The policy update from July 1st, 2023, indicates that Google leverages this information to enhance services, develop new features, products, and technologies for the benefit of users and the public. The company also may "use publicly available information to help train Google’s AI models and build products and features like Google Translate, Bard, and Cloud AI capabilities.”
The updated policy specifies that Google uses "publicly available information" for training its AI products, but does not clarify how the company intends to prevent the inclusion of copyrighted materials in the data pool. Numerous websites that are publicly accessible have regulations that prohibit data collection or web scraping for training large language models and other AI tools. This stance also raises questions about how this data is processed to avoid contributing to potential AI system failures.
Moreover, the gray area of whether the fair use doctrine extends to this type of application has triggered lawsuits and prompted lawmakers in certain countries to propose stricter laws to regulate how AI companies gather and use their training data.

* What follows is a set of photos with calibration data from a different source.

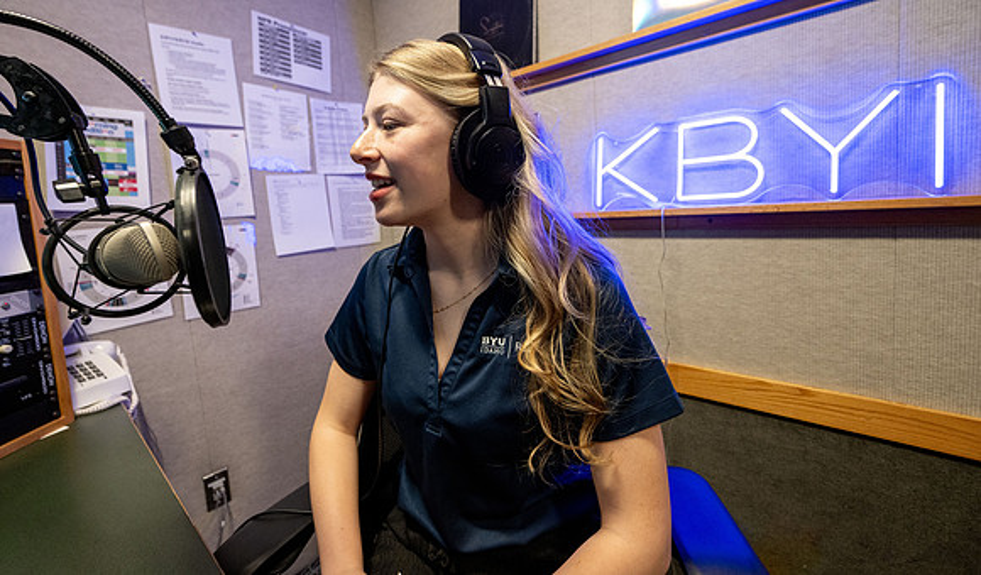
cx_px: 490
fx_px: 422
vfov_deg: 68.2
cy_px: 251
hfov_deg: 98.5
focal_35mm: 16
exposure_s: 1/160
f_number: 4
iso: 1250
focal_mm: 15.5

Meanwhile, Gannett, the largest newspaper publisher in the US, is suing Google and its parent company, Alphabet, alleging that advancements in AI technology have aided the search giant in monopolizing the digital ad market. Products like Google's AI search beta have also been criticized as "plagiarism engines" that deprive websites of traffic. Simultaneously, Twitter and Reddit have taken significant measures to prevent other companies from freely harvesting their data, although these actions have negatively affected the user experience on their platforms.